Chart comprehension data
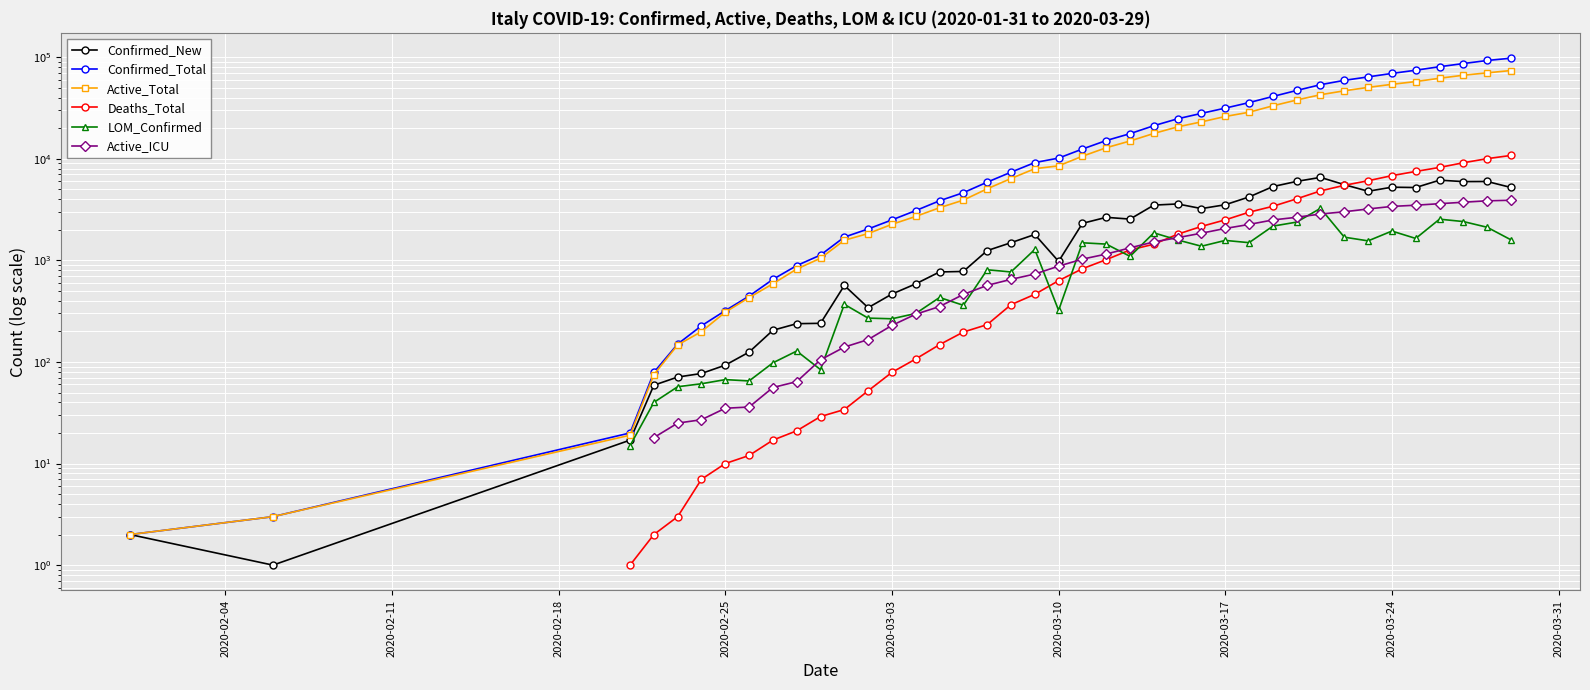

Which series has the largest range (max minus min)?

Confirmed_Total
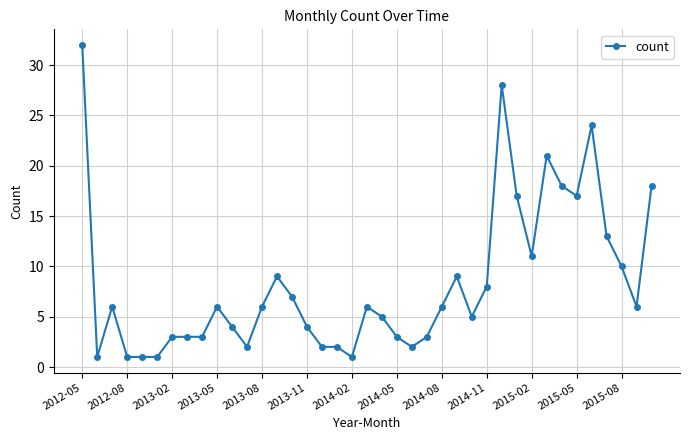

True or false: there are more than 0 points higher than both neighbors.

True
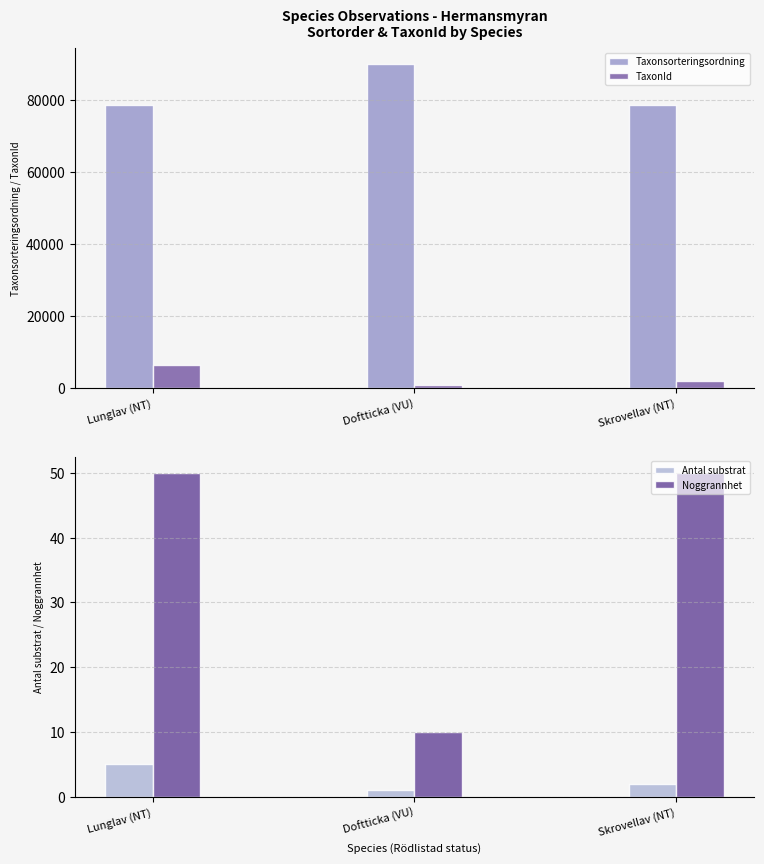

What is the difference between the maximum and second lowest values in the TaxonId series?

4377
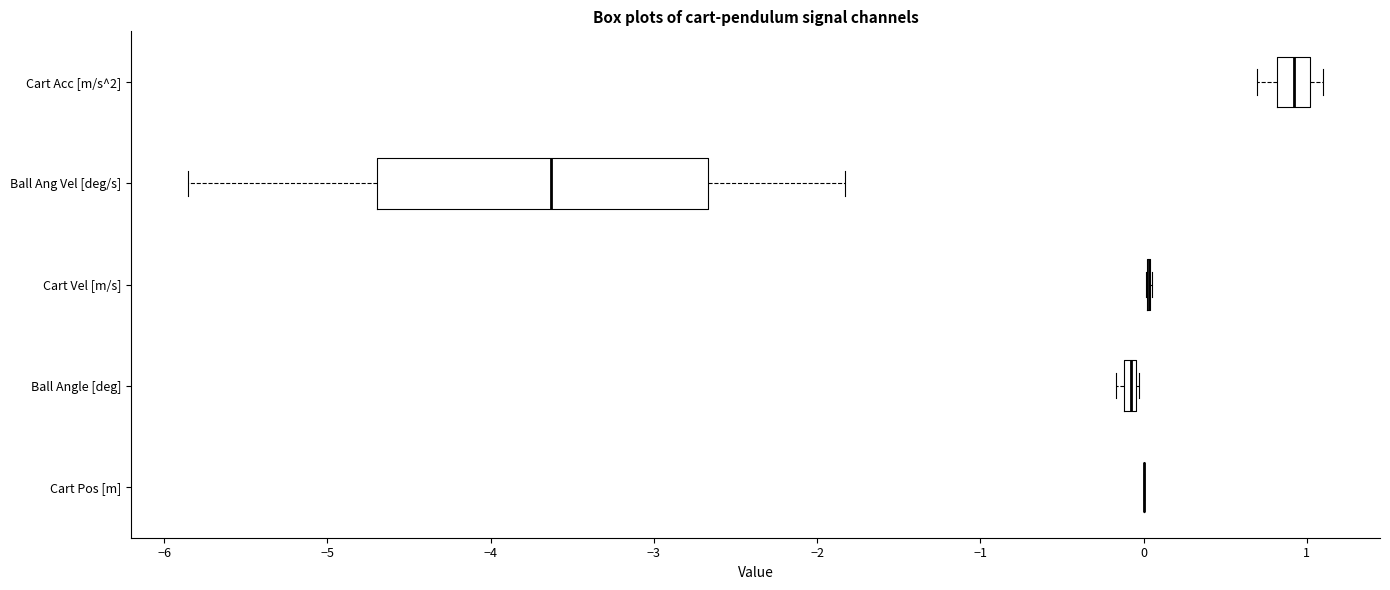

Where is the right edge of the box for Ball Angle [deg] on the x-axis? The values are not printed on the chart, so give them approximately, as read against the axis.

0.0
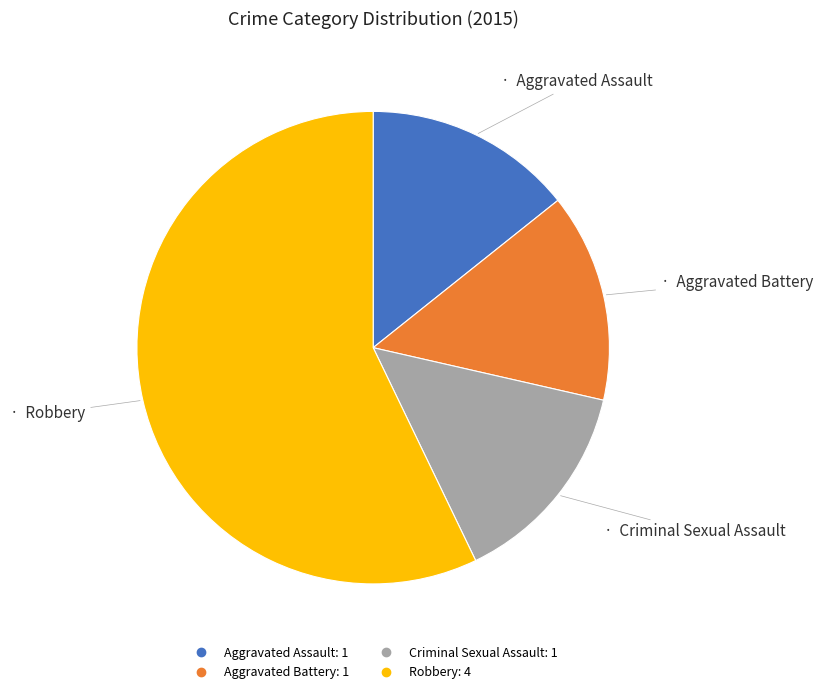

Is the sum of Aggravated Battery and Robbery greater than half?

Yes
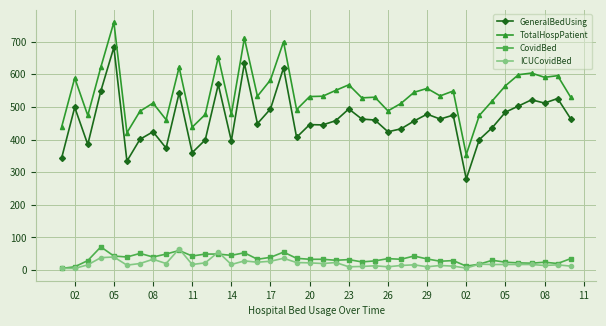

True or false: GeneralBedUsing and CovidBed cross at least once.

False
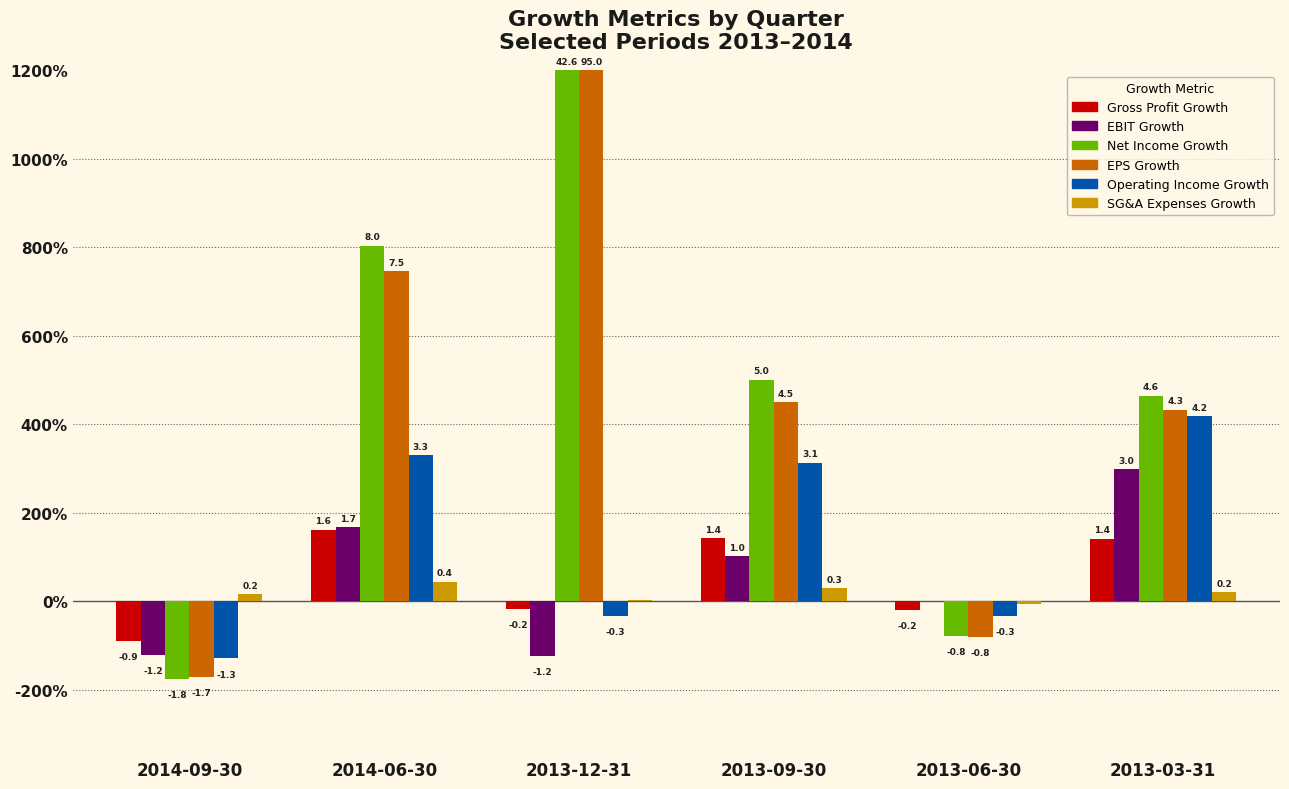

What is the total value across all series at 2013-03-31?

17.8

_Exercise instructions_
Gather every line of the material above that contains the string "True". Case counts.

_Reply to the task_
True or false: there are more than 0 points higher than both neighbors.
True
True or false: GeneralBedUsing and CovidBed cross at least once.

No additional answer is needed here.